Unfortunately, there are no shortcuts to becoming that person we admire.
We can’t kid ourselves forever. Living vicariously on our couch through media, books, sports, fantasy or our children will never be enough.
Today, I wish that courage to leap for you and for me.
(originally posted in October 2015)
The best ways to enjoy Halloween:
- Delight children by noticing them (so many feel unseen and lost).
- Be silly (the child inside us wants out).
- Give treats (generosity makes everyone more attractive).
- Dress up (wake up your imagination).
- Enjoy the moon and the crisp air (it’s October!).
Every time we complain about something we can’t change or whine about something we refuse to take responsibility for changing, we show our age…our emotional age.
I don’t know about you, but I spent far too much of my short life playing the victim or listening to others play the victim. I’m ready now to woman-up.
I’ll take responsibility for…
- my blind spots and misconceptions
- being a contributor to the pain in the world
- being the person I want others to be
- leaving things better than I found them
- leaving people better than I found them
- accepting the imperfection that is simply part of being human
The following poem is a good start…
Tripping over Joy
The spiritual path is a sublime chess game with god
The Beloved has just made such a Fantastic Move
That the saint is now continually tripping over joy and bursting out in laughter and saying, “I surrender!”
Whereas, my dear, I am afraid you still think you have a thousand serious moves.
I have found this brand of surrender to be my first step into sanity upon many occasions.
Of course, that is, after I spent ions painfully plotting with perspiration over the board.

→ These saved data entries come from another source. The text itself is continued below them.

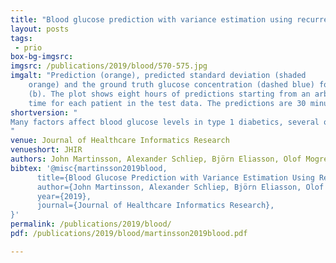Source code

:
 ```yaml
---
title: "Blood glucose prediction with variance estimation using recurrent neural networks"
layout: posts
tags:
 - prio
box-bg-imgsrc: 
imgsrc: /publications/2019/blood/570-575.jpg
imgalt: "Prediction (orange), predicted standard deviation (shaded
    orange) and the ground truth glucose concentration (dashed blue) for patient 570 (a) and 575
    (b). The plot shows eight hours of predictions starting from an arbitrarily chosen
    time for each patient in the test data. The predictions are 30 minutes into the future."
shortversion: "
Many factors affect blood glucose levels in type 1 diabetics, several of which vary largely both in magnitude and delay of the effect. Modern rapid-acting insulins generally have a peak time after 60–90 min, while carbohydrate intake can affect blood glucose levels more rapidly for high glycemic index foods, or slower for other carbohydrate sources. It is important to have good estimates of the development of glucose levels in the near future both for diabetic patients managing their insulin distribution manually, as well as for closed-loop systems making decisions about the distribution. Modern continuous glucose monitoring systems provide excellent sources of data to train machine learning models to predict future glucose levels. In this paper, we present an approach for predicting blood glucose levels for diabetics up to 1 h into the future. The approach is based on recurrent neural networks trained in an end-to-end fashion, requiring nothing but the glucose level history for the patient. Our approach obtains results that are comparable to the state of the art on the Ohio T1DM dataset for blood glucose level prediction. In addition to predicting the future glucose value, our model provides an estimate of its certainty, helping users to interpret the predicted levels. This is realized by training the recurrent neural network to parameterize a univariate Gaussian distribution over the output. The approach needs no feature engineering or data preprocessing and is computationally inexpensive. We evaluate our method using the standard root-mean-squared error (RMSE) metric, along with a blood glucose-specific metric called the surveillance error grid (SEG). We further study the properties of the distribution that is learned by the model, using experiments that determine the nature of the certainty estimate that the model is able to capture.
"
venue: Journal of Healthcare Informatics Research
venueshort: JHIR
authors: John Martinsson, Alexander Schliep, Björn Eliasson, Olof Mogren
bibtex: '@misc{martinsson2019blood,
      title={Blood Glucose Prediction with Variance Estimation Using Recurrent Neural Networks}, 
      author={John Martinsson, Alexander Schliep, Björn Eliasson, Olof Mogren},
      year={2019},
      journal={Journal of Healthcare Informatics Research},
}'
permalink: /publications/2019/blood/
pdf: /publications/2019/blood/martinsson2019blood.pdf

---
```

How about you? Are those furrows on your brow?
Don’t argue with me about how simplistic or sentimental this is.
Argue with your heroes.
Argue with Mandela, Lincoln, Jesus, Maya Angelou, Helen Keller, Elon Musk, or whomever.
Argue with the peacemakers and the rain makers, with the overcomers whose voices echo down through the harrowing and hallowed halls of pain, endurance, disappointment, and impossibility.
Argue with them about how your situation is different.
Good manners are made up of petty sacrifices, petty sacrifices such as…taking time to consider that:
a stranger’s discomfort is as important as our own discomfort
a co-worker’s success is as valuable as our own success
a family member’s inconvenience is as irritating as our own inconvenience
or, very specifically, what it really means to love our neighbor as ourselves
When coming face to face with my selfishness or petty thoughts of self-importance, I often feel disheartened that I have learned so little about being a good person. But, the other day, when my ego surfaced, I thought: “Well, at least I noticed!”
(Before, I wasn’t even aware that the thoughts were the essence of bad manners. So, that’s a little progress, right?)
So, two friends were having lunch at a nice hotel, beside the pool. Toward the end of the meal, they both began to get nervous about who would pick up the tab, until one fellow said to the other, “Let’s both jump into the pool and whoever comes up first will pay.”
Agreeing to the plan, they jumped in…and both drowned.
That would be a sign we are taking frugality too far.
If we are constantly worried about getting stuck with a tab, who owes who what, or about getting free things from work, family, and friends, we are in danger of missing the most important ingredient of happiness–generosity.
I wish I had learned this earlier and not wasted (on money) the energy I needed for what mattered infinitely more.